Par deux séries de contrôles, l'une administrative et l'autre comportementale. Côté administratif, tout est public : la carte professionnelle, sous la forme « CPI » suivi d'une série de chiffres, délivrée par la chambre de commerce et renouvelée tous les trois ans ; la garantie financière, avec le nom de l'organisme et le montant couvert, obligatoire dès lors que l'agence détient des fonds pour le compte d'autrui ; l'assurance de responsabilité civile professionnelle ; le barème d'honoraires affiché ; et le numéro porté sur votre mandat, qui atteste de son inscription au registre.

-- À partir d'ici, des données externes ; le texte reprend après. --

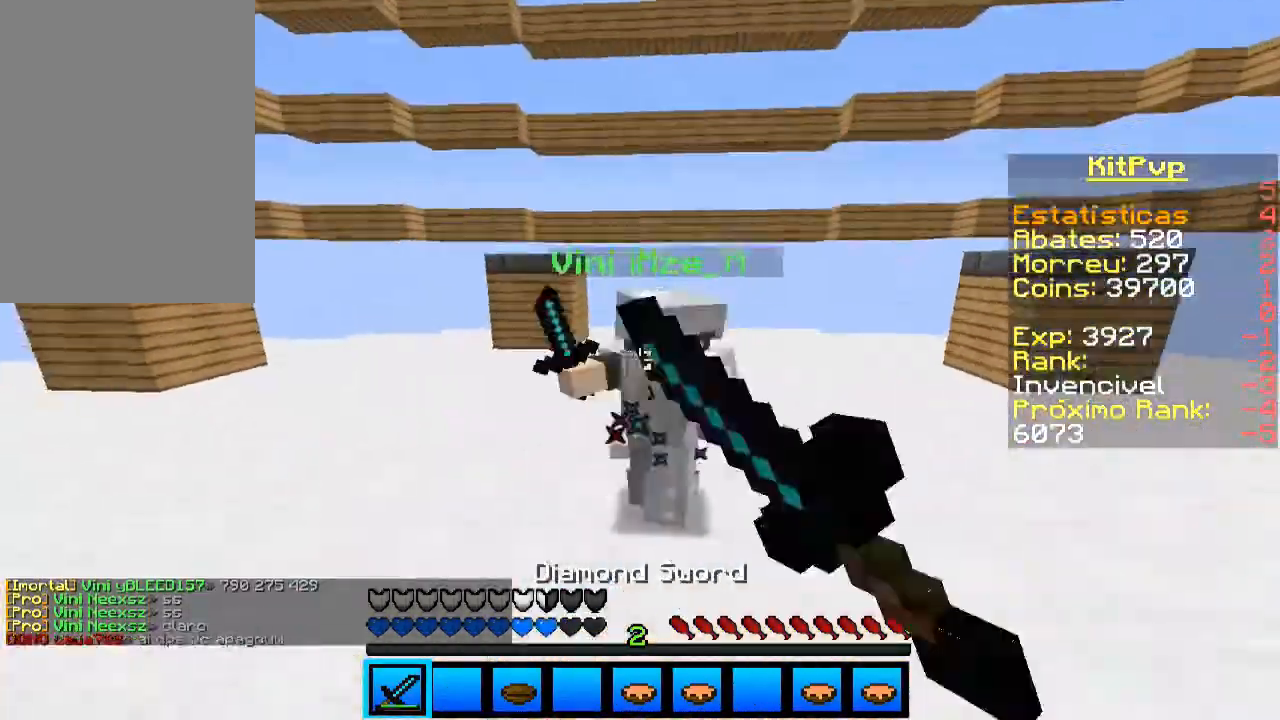
{"keys": ["d", "w"], "mouse": [], "events": [[133, "mouse_left", "up"], [200, "d", "down"], [200, "mouse_left", "down"], [200, "w", "up"], [233, "mouse_left", "up"], [300, "mouse_left", "down"], [333, "mouse_left", "up"], [400, "a", "down"], [400, "w", "down"], [500, "a", "up"]]}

Côté comportement, trois signes ne trompent pas : l'agence chiffre ses résultats au lieu de les qualifier, elle explique sa méthode d'estimation à partir de ventes réellement signées plutôt que d'annonces en ligne, et elle accepte que son estimation soit discutée. À l'inverse, une estimation très au-dessus des autres sans justification, un refus d'écrire les honoraires ou une pression à signer immédiatement sont des motifs suffisants pour aller voir ailleurs.

Combien d'agences faut-il rencontrer avant de vendre ?

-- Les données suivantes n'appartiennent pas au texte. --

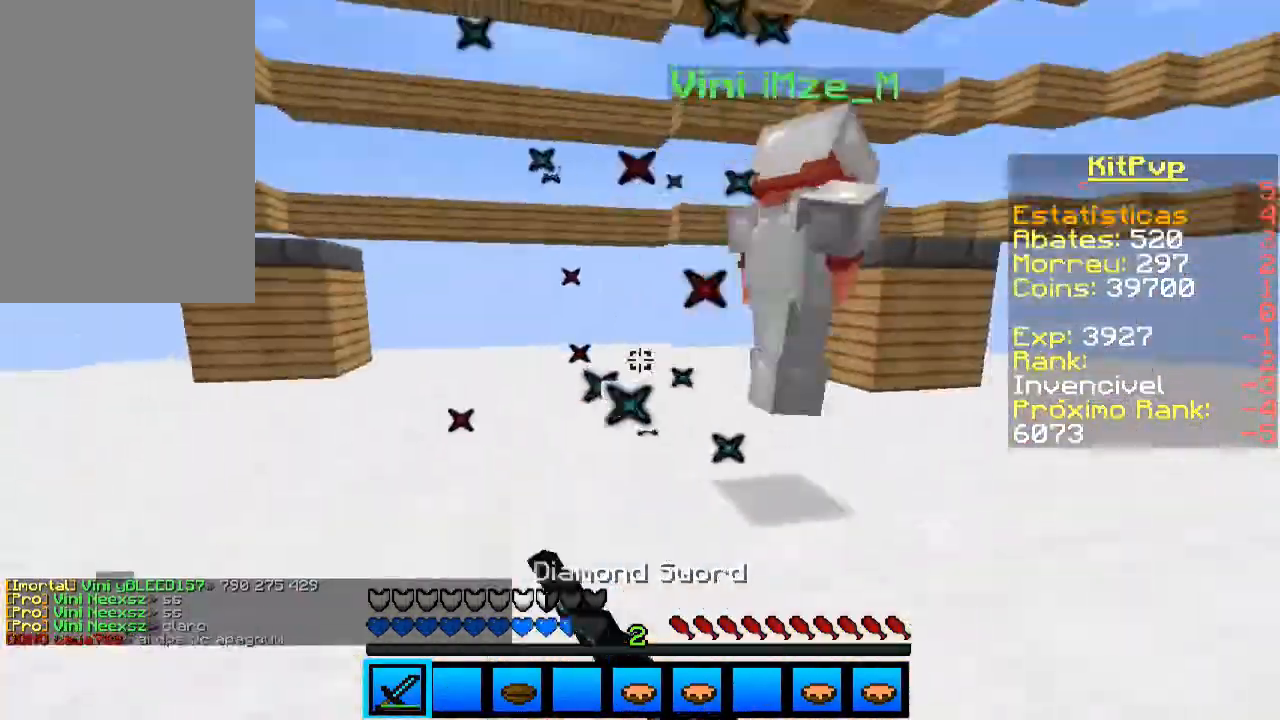
{"keys": ["a", "w"], "mouse": [], "events": [[33, "mouse_left", "down"], [200, "mouse_left", "up"], [233, "mouse_left", "down"], [333, "space", "down"], [400, "mouse_left", "up"], [433, "d", "up"], [500, "a", "down"], [500, "space", "up"]]}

Deux ou trois suffisent, et il vaut mieux ne pas aller au-delà. Trois estimations permettent de repérer celle qui s'écarte des autres, dans un sens comme dans l'autre, et de comprendre pourquoi : c'est tout l'intérêt de l'exercice. Passé ce nombre, les avantages s'inversent — les chiffres se brouillent, les rendez-vous mangent des semaines, et le bien commence à circuler dans la ville avant même d'être en vente, ce qui n'aide jamais. Une précision utile : rencontrer trois agences n'oblige à rien. Vous pouvez recevoir trois estimations et ne signer qu'avec une seule, ou avec aucune.

Une agence peut-elle refuser de communiquer son barème d'honoraires ?

Non. Depuis 2017, l'affichage des honoraires est une obligation réglementaire : le barème doit être visible à l'entrée de l'agence et dans les lieux où la clientèle est reçue, et il doit être publié sur le site internet du professionnel. Il précise les montants toutes taxes comprises et à qui les honoraires incombent. Un refus de le communiquer, ou un barème introuvable sur le site, ne relève donc pas de la discrétion commerciale : c'est un manquement, et c'est un signal. Cela n'interdit évidemment pas de négocier, mais la négociation part d'un tarif affiché, pas d'un chiffre improvisé au rendez-vous.

Vaut-il mieux choisir une agence de réseau ou une agence indépendante à Nice ?

Les deux fonctionnent, et le critère décisif n'est pas l'enseigne. Un grand réseau apporte une notoriété, des outils et parfois un fichier d'acquéreurs national, utile pour un bien qui s'adresse à une clientèle venue d'ailleurs — une résidence secondaire, un bien d'exception. Une agence indépendante implantée depuis longtemps connaît généralement mieux ses rues, ses immeubles et ses copropriétés, et décide plus vite parce qu'elle ne dépend de personne. Dans les deux cas, ce qui compte est le même : qui, concrètement, s'occupera de votre bien, combien de dossiers cette personne suit en parallèle, et ce qu'elle a vendu dans votre secteur cette année. Posez la question ainsi, et la distinction réseau ou indépendant devient secondaire.